Love Guitarist/ Songwriter Bryan MacLean Dies

12/29/1998 4:00 PM, Yahoo! Music
Craig Rosen


(12/29/98, 1 p.m. PST) - Bryan MacLean, a guitarist and singer-songwriter in the seminal '60s rock act Love and the half-brother of former Lone Justice singer Maria McKee, died of an apparent heart attack on Christmas Day. He was 52.

Love was the first rock act signed to Elektra Records and inspired the Doors, who also emerged from the mid-'60s Sunset Strip club scene in Los Angeles. In fact, Jim Morrison has been quoted as saying that he initially hoped that the Doors could some day be as big as Love.

In the band, which mixed folk-rock with psychedelic sounds, MacLean's talents were often eclipsed by the group's singer-songwriter Arthur Lee, who wrote most of the group's songs, including its only top 40 hit, "7 And 7 Is."

It was MacLean, however, who penned "Alone Again Or," which is still one of the band's best-known songs. The song has been covered by such unlikely acts as hard-rockers UFO and old-school punks the Damned.

"Obviously Arthur Lee's songs were wonderful, but Bryan MacLean brought real magic to the group. He was like the McCartney to Lee's Lennon," said Kevin Delaney, a 23-year-old Pittsburgh native who moved to Los Angeles earlier this year to write a definitive history of the band, tentatively titled Between Clark And Hilldale: The Oral History Of Arthur Lee, Bryan MacLean And Love. "He brought the real sweetness, melodicism and professionalism to the group."

Delaney not only interviewed MacLean extensively, he became a close friend of the musician. He was with MacLean at a Los Angeles-area restaurant when the musician suffered the apparent heart attack and died.

"We spent the day together on Christmas and we had a great day," Delaney told myLAUNCH. "He was his happy, profound, usual self and then suddenly he died. I'm assuming it was a heart attack."

Following the release of Love's third album, Forever Changes, which myLAUNCH critic Dave DiMartino has called "an absolute masterwork [and] a priceless relic of the '60s," McLean left the group. Solo material recorded for Elektra and Capitol after his departure from Love was not released, and MacLean opted to quit the music business in 1970.

Although he rejoined Lee in a reconstituted version of Love for some live shows in the late '70s, MacLean found his greatest prominence as a songwriter, penning "Don't Toss Us Away" for Lone Justice, a band that was fronted by half-sister McKee. Lone Justice struck a chord with critics, but was not a commercial success. However, the song became a top country hit for singer Patty Loveless in 1989.
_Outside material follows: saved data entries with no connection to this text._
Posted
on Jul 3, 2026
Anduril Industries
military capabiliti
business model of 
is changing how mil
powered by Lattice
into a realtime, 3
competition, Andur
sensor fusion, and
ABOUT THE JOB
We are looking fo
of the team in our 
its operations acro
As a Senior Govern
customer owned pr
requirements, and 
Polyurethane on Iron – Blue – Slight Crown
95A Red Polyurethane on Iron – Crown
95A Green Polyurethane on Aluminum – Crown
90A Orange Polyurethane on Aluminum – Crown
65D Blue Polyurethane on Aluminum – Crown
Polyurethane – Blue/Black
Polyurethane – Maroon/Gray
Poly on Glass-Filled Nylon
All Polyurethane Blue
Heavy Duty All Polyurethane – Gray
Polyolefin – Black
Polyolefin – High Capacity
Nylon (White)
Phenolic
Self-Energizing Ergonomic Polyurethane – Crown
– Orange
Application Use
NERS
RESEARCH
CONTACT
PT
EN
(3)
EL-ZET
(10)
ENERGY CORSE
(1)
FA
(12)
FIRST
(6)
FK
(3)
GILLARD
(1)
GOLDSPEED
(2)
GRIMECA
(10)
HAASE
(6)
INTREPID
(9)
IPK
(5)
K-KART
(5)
In 1997, Sundazed released a solo album by MacLean, who had become a born-again Christian. The collection, titled Ifyoubelievein, consisted of demos recorded during 1966-67 when he was still a member of Love, as well as some material recorded in the '70s.

More recently, MacLean recorded a Spanish-language version of "Alone Again Or" for a compilation album, Delaney said. "Bryan was planning to go into the studio and record some more songs from the '60s that people have never heard before," the author said. MacLean was also planning to record an album of "worship songs," which Delaney describes as "Enya meets contemporary Christian music."

"It's funny, because in the last year of his life, he had gotten back in touch with his former bandmates and people he hadn't seen in a long time. It was very exciting not only to witness it, but help facilitate it," Delaney said.